Monday, December 16, 2013

"Thinking in Time" "Essence of Decision"

I am rereading Thinking in Time by Neustadt and May. They speak of the experienced professionals who are their students: it is about how prudently to use (historical) analogy, and it provides a mini-method for thinking in this mode. Students who are as well experienced professionals bring lots of experience to the table, and so lots of examples, and what they need to learn is how to use that experience and those examples in a critical fashion, with a sense of what scholarship can contribute to their work. The examples  are about leadership, government, institutions, etc. Neustadt is a political scientist famous for his work on the presidency, May is an historian who has written lots on intelligence and the like (and he was a consultant to the 9/11 Commission and other attempts to revise the intelligence community, and Zelikow was his coworker on the Kennedy tapes). 

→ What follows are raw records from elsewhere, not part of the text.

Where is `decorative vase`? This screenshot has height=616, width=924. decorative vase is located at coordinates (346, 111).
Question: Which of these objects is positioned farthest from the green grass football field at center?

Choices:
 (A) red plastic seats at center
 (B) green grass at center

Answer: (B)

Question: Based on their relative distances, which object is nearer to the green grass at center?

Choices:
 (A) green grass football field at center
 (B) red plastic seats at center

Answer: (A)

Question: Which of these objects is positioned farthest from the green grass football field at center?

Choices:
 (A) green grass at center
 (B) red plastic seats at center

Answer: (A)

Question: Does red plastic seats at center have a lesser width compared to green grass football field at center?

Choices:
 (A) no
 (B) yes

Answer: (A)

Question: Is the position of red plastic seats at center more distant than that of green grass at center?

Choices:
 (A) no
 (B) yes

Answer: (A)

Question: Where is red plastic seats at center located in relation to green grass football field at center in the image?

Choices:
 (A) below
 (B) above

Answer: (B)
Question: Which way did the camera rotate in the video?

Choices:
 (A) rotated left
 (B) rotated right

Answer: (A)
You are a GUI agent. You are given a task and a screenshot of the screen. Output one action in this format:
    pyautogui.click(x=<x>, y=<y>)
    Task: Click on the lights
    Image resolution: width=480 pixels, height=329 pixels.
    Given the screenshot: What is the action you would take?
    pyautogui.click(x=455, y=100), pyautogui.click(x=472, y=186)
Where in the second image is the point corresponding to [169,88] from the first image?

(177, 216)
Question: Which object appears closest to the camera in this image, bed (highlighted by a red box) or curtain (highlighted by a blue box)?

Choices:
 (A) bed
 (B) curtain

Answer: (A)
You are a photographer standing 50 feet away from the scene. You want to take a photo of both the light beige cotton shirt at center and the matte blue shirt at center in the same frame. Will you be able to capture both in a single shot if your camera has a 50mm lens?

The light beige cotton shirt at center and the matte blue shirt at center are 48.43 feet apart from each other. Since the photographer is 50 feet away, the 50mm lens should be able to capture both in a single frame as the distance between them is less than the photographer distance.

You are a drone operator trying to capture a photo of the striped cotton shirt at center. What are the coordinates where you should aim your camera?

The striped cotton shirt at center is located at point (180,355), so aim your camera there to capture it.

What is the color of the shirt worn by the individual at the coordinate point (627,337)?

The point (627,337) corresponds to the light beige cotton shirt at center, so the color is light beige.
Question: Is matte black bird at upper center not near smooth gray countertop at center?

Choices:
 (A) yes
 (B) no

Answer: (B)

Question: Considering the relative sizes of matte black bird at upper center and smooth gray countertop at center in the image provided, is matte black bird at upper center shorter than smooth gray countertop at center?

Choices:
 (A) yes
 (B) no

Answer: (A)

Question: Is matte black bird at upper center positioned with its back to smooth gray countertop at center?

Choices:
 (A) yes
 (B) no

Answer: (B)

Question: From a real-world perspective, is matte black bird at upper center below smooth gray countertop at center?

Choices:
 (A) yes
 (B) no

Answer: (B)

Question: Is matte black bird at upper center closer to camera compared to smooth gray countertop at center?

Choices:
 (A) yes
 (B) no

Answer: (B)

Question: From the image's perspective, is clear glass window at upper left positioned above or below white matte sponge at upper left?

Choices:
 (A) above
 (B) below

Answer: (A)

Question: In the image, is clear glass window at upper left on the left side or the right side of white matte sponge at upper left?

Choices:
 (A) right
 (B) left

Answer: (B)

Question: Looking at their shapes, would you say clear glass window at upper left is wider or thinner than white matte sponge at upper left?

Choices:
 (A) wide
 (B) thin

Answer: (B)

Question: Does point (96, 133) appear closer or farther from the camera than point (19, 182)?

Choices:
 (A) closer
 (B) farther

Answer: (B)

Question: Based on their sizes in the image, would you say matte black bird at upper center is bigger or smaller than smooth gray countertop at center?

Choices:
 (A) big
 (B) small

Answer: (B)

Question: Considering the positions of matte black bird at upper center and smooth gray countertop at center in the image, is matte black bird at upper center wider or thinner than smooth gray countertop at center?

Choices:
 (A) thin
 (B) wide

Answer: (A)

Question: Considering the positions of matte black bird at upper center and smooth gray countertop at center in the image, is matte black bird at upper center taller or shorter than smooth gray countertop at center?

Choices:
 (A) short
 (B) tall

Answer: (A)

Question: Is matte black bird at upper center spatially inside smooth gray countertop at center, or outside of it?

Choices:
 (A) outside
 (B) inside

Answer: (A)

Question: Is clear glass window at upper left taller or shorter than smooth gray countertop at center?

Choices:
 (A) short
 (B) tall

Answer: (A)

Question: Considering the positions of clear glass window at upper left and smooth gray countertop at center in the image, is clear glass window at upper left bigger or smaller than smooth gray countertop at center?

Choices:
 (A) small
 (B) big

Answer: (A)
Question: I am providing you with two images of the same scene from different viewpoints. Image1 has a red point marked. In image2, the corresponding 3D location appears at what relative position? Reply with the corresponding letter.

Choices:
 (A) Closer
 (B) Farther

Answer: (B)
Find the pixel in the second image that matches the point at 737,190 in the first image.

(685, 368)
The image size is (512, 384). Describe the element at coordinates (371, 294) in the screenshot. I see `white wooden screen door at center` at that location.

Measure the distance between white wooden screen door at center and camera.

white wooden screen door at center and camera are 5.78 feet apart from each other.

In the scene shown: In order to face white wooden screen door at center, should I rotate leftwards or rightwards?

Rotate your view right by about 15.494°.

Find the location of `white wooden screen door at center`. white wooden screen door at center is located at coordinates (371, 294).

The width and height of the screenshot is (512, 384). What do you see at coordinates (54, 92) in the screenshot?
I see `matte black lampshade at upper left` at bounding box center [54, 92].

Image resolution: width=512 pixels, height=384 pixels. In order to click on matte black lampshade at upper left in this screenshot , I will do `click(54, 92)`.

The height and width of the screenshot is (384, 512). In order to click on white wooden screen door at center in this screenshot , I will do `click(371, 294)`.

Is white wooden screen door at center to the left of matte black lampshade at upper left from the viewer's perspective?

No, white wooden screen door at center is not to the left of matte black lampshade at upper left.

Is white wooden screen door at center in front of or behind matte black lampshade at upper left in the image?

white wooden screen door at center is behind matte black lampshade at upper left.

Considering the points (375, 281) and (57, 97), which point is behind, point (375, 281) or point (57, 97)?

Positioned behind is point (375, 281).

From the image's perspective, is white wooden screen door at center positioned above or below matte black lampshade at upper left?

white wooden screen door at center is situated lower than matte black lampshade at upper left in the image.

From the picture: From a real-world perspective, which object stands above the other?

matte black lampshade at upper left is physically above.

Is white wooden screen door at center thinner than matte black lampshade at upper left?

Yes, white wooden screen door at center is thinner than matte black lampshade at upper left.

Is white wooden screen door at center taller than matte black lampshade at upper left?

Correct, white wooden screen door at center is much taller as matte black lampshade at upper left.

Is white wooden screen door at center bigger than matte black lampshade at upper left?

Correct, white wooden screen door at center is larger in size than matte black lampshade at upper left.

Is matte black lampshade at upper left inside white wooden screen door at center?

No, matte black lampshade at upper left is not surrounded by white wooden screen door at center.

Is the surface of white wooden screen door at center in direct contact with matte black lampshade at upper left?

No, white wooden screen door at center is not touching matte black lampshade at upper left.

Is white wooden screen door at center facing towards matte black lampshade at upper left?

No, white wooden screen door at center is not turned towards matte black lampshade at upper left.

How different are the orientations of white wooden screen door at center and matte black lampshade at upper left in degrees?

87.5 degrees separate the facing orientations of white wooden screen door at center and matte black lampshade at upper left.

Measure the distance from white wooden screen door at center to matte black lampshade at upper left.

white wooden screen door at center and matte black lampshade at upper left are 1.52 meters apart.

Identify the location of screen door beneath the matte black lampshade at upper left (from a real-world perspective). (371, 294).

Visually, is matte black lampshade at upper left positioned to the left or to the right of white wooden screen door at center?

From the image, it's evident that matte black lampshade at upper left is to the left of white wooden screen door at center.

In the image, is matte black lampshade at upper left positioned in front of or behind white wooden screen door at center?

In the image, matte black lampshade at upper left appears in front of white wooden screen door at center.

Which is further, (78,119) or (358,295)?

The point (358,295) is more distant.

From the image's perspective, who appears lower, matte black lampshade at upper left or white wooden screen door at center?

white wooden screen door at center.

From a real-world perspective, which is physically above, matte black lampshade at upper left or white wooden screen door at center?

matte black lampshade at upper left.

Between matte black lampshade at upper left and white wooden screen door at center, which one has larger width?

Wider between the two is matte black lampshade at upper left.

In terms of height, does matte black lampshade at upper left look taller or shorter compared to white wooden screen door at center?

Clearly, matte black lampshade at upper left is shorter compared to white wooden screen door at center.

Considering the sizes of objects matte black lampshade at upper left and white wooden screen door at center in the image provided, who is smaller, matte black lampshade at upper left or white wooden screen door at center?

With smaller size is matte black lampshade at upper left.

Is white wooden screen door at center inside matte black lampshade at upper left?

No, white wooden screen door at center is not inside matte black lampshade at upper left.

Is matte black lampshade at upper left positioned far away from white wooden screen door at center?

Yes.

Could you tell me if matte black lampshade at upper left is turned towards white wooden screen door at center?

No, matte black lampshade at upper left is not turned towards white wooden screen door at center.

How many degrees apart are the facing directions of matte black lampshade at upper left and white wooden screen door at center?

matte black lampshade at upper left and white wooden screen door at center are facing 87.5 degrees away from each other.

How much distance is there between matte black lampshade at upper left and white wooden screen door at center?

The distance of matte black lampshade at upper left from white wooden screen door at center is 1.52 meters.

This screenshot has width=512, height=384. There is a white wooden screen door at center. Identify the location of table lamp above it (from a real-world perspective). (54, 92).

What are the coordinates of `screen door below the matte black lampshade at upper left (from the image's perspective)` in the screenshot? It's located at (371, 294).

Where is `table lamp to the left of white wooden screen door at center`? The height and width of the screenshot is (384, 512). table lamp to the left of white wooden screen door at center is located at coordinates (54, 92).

Allison and Zelikow's second edition of Essence of Decision, is a study of the Cuban Missile Crisis. The first edition was drawn from Allison's doctoral dissertation, I believe.They famously talk of Model I, II, and III: rational, organizational, and bureaucratic political modes. If you are going to talk about lenses and paradigms and decisionmaking, this is the place to start. Zelikow was on the 9/11 commission staff, its head I believe. 

All of this is well known in some circles. So if you know this work, all I can suggest is that you go back to some of it. I have been rereading both books, in the context of my defense policy course, and was struck again by their value. They are a bit formulaic, providing mini-methods, but surely they would help students (and professors, and political and policy actors) organize their thinking.